From clameter@sgi.com Mon Oct 15 21:21:12 2007
Date: Mon, 15 Oct 2007 21:21:12 -0700 (PDT)
From: Christoph Lameter <clameter@sgi.com>
To: Adrian Drzewiecki <z@drze.net>
Subject: Re: slub_test (was Re: SLUB: cpu lists)

On Mon, 15 Oct 2007, Adrian Drzewiecki wrote:

> > > Any clue as to where those cycles go?
> > 
> > I suspect kmem_cache_cpu pointer calculation.
> > 
> 
> In the name of micro-optimization, and over-clockers everywhere, dropping
> kmem_cache_cpu would be the proper thing to do.
> 
> lockless_freelist isn't much uglier, and if it works okay, might as well keep
> it, and let the masses QA it.

On the other hand there are also some wins in allocation loops. Tough 
call. I guess I will just let it slide in.
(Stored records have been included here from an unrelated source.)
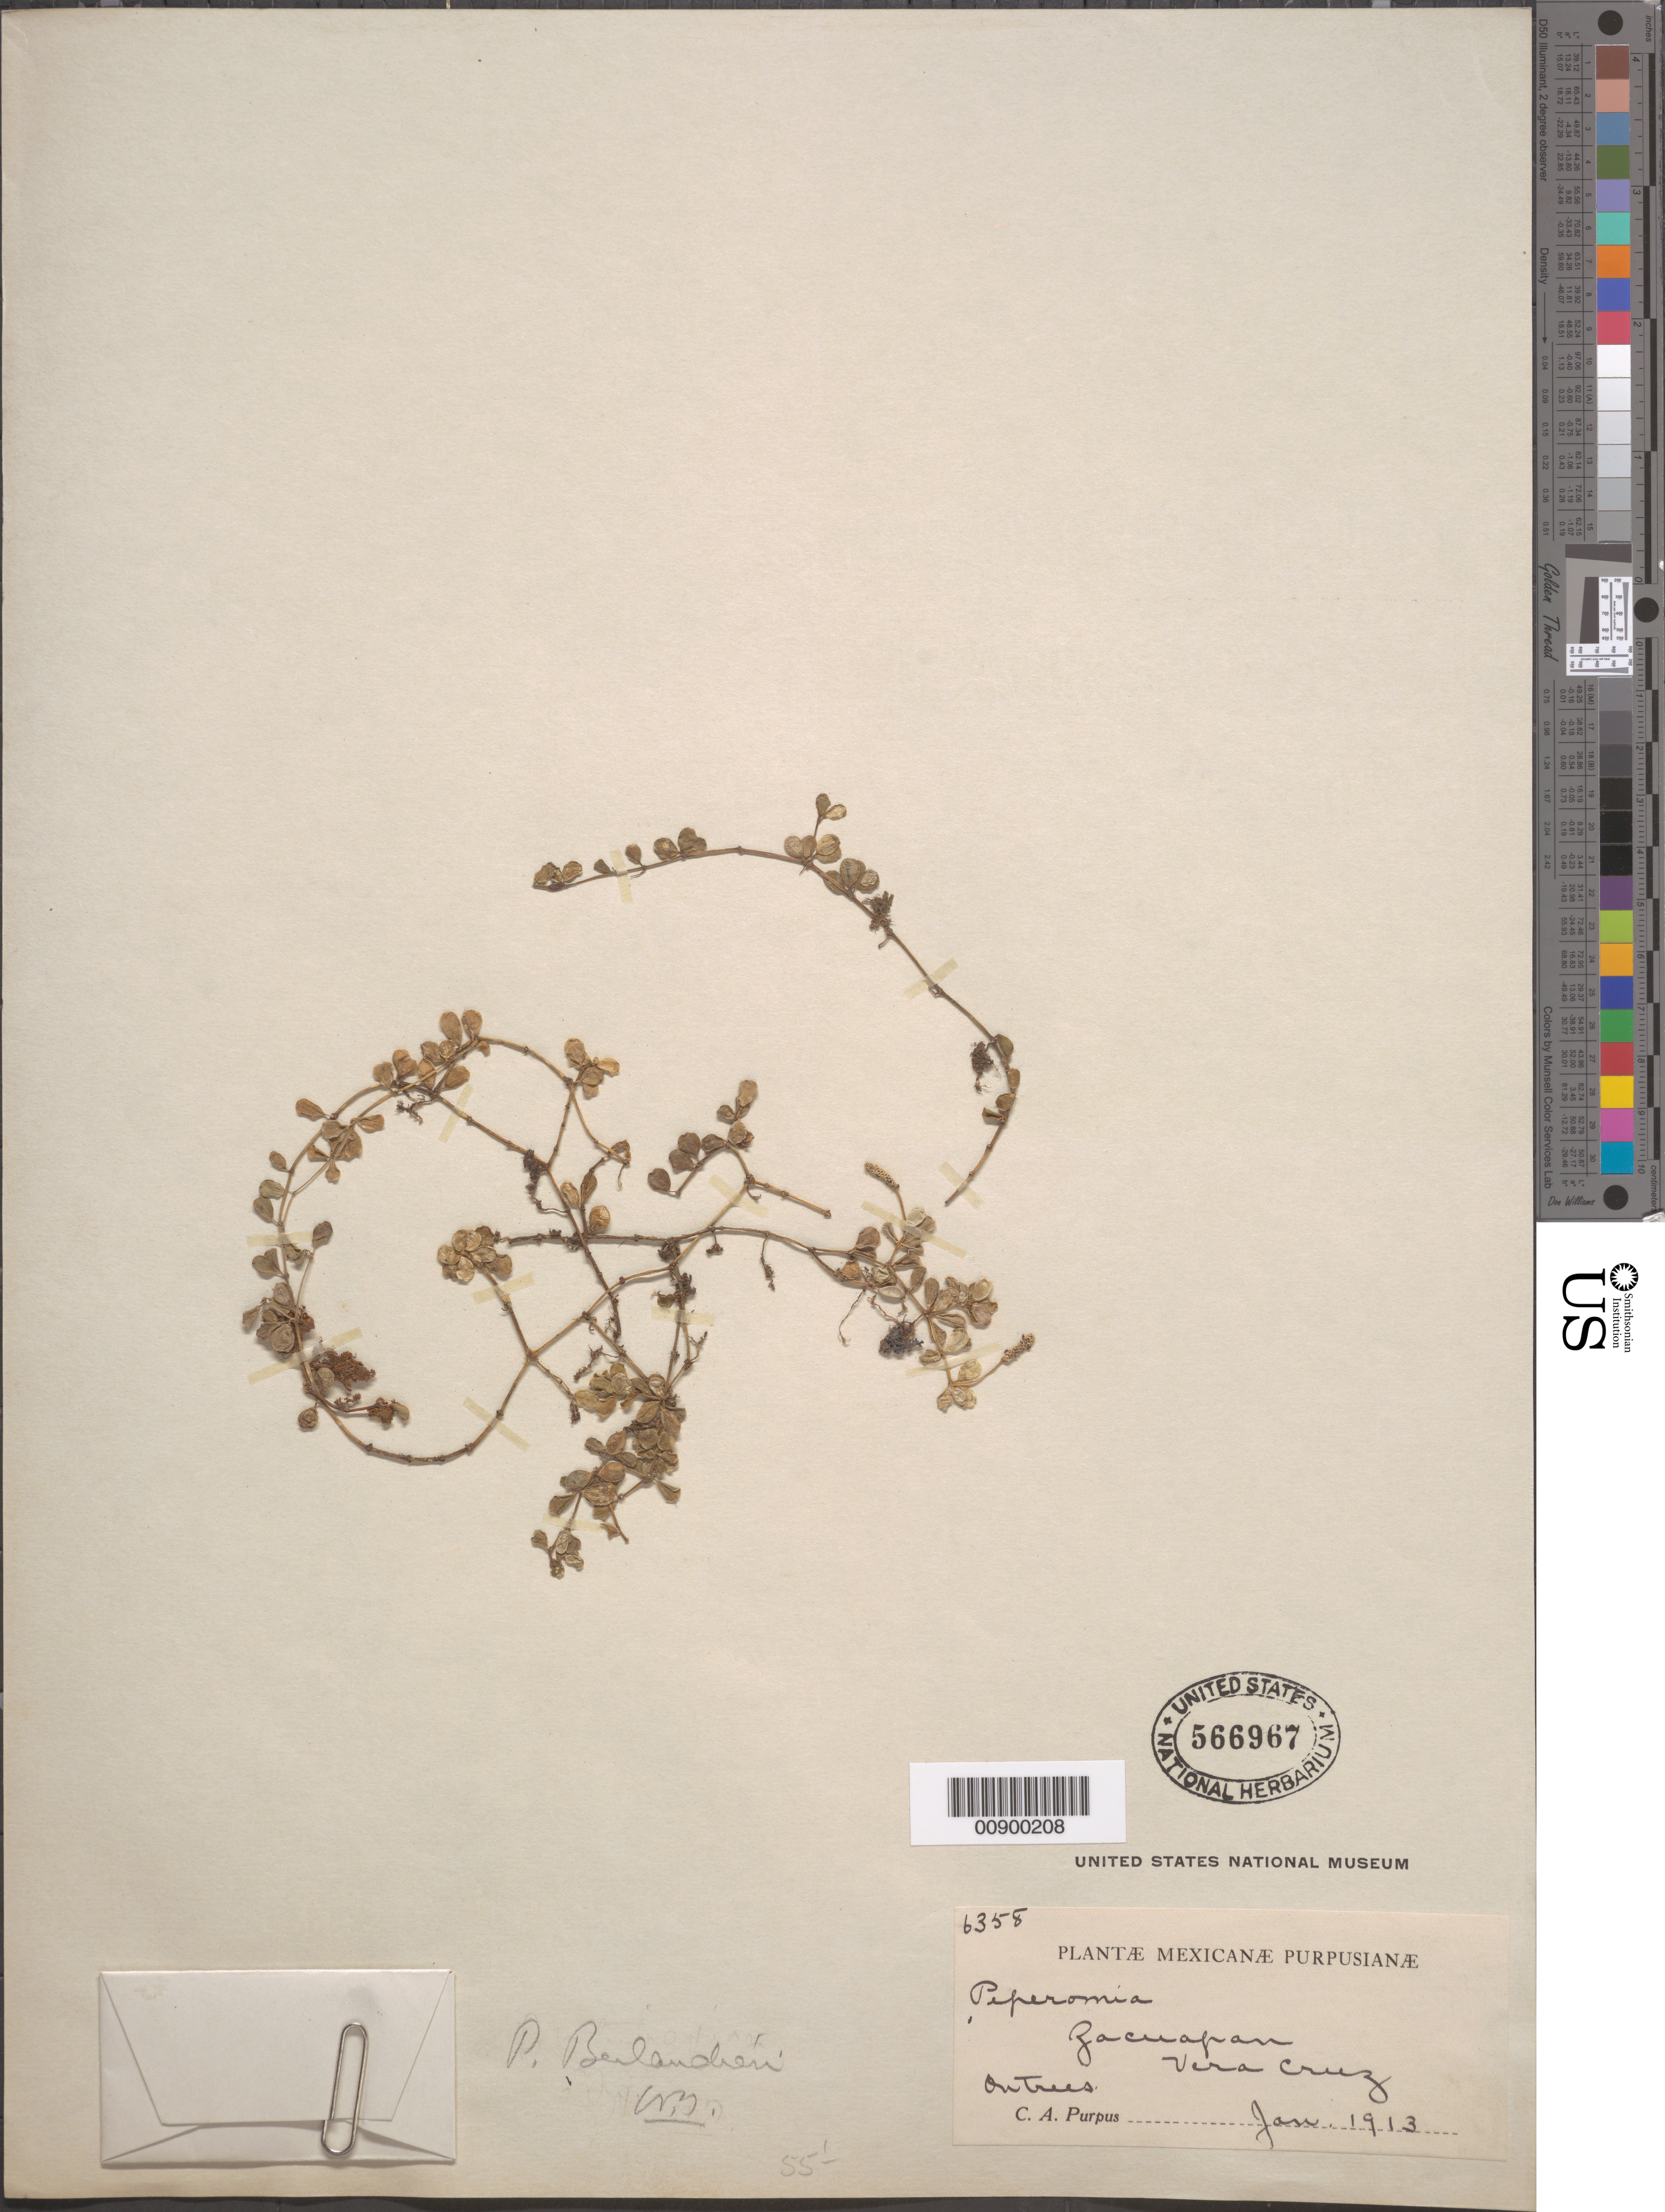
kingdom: Plantae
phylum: Tracheophyta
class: Magnoliopsida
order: Piperales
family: Piperaceae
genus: Peperomia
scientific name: Peperomia berlandieri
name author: Miq.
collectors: C. A. Purpus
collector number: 6358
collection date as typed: Jan 1913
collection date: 1913-01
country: Mexico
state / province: Veracruz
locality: Zacuapan, Veracruz.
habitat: On trees.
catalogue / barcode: US 566967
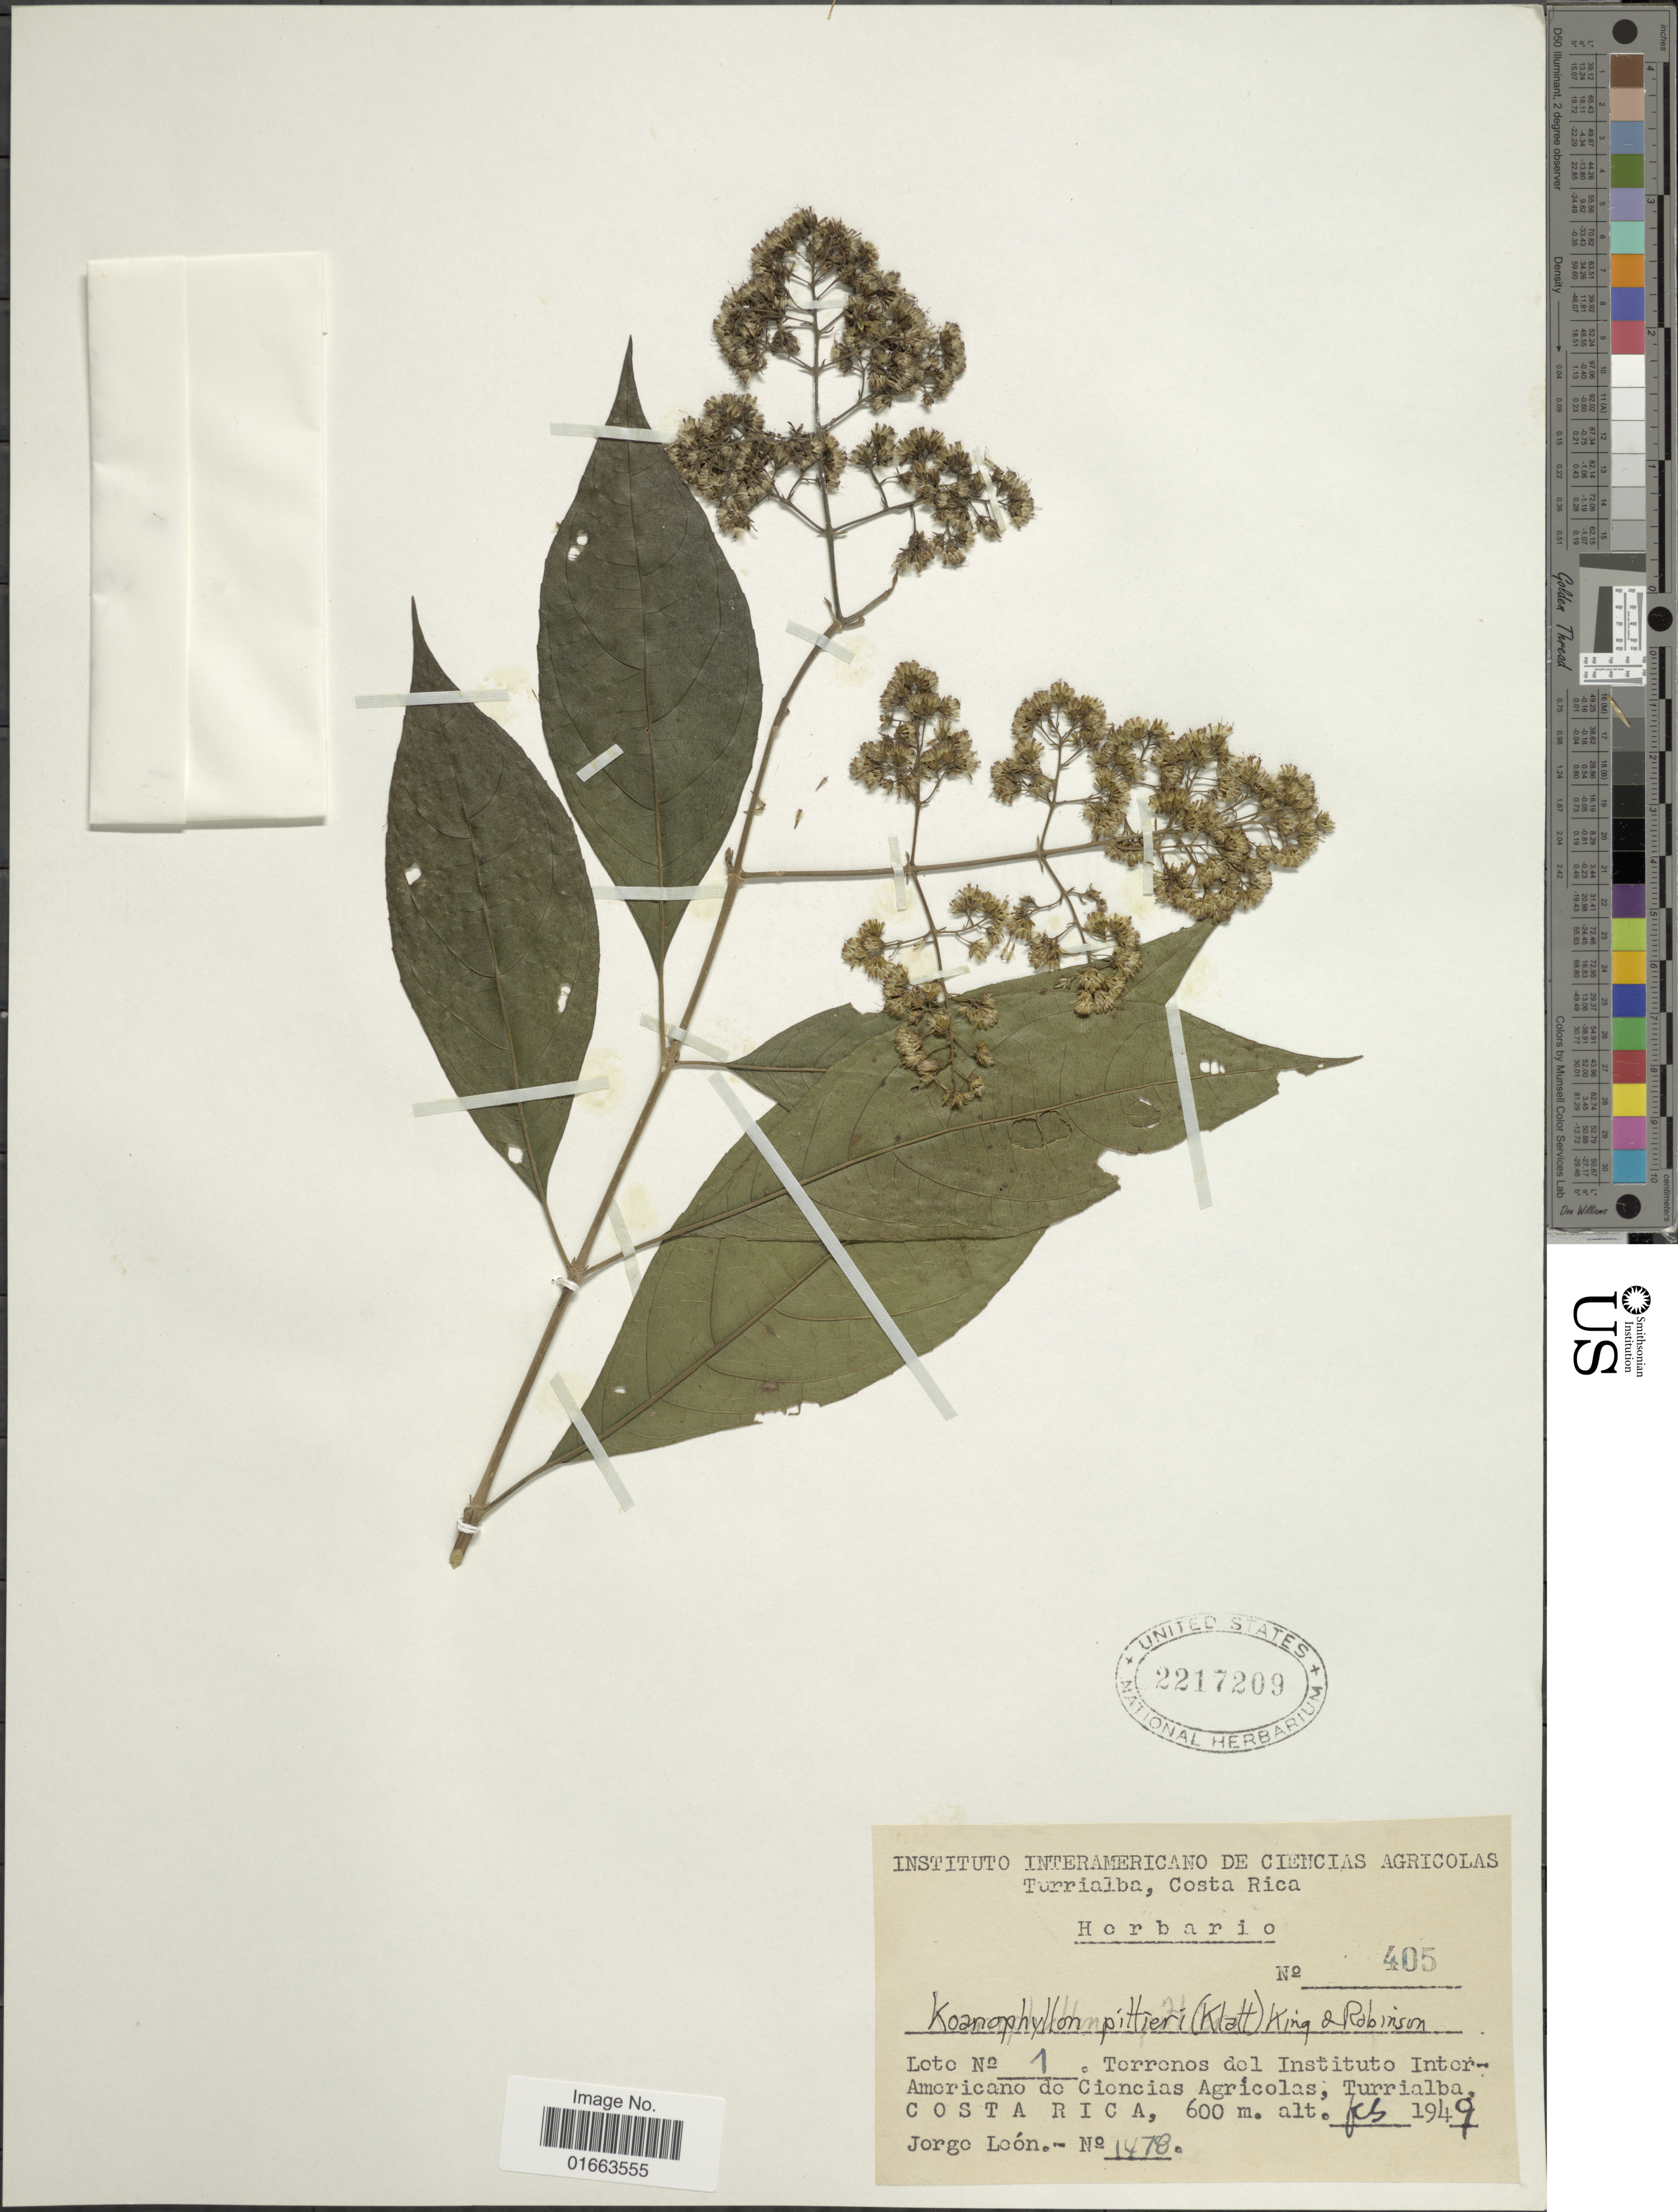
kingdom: Plantae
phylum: Tracheophyta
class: Magnoliopsida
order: Asterales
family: Asteraceae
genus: Koanophyllon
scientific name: Koanophyllon hylonoma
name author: (B.L. Rob.) R.M. King & H. Rob.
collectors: J. León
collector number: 1478/405*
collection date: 1949-02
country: Costa Rica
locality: Terrenos del Insitituto Inter-Americano de Ciencias Agrícolas, Turrialba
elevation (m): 600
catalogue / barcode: US 2217209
It cleans up some things after 
all.

But we have not found a way to address the regression yet.

The numbers for the remote test (cycles) are

Size	SLAB	SLUB (2.6.23)  2.6.23-mm1   2.6.23-mm1+cpu_lists
8	1033	1371		1392		760
16	1036	1511		1536		804
32	1056	1785		1809		879
64	1104	2352		2344		1379
128	1213	2859		2826		1611
256	1399	3210		3213		2012
512	1839	3573		3649		2483
1024	2461	4144		4352		3592
2048	4229	4717		4853		4211
4096	7858	6484		3915		3905

The cpu lists are superior at sizes <64 but suck between 128 and 1024 
bytes. Why is this? I guess the costs of stringing objects together by 
scanning linked lists.

The 4096 value is better due to page allocator pass through in 2.6.23-mm1.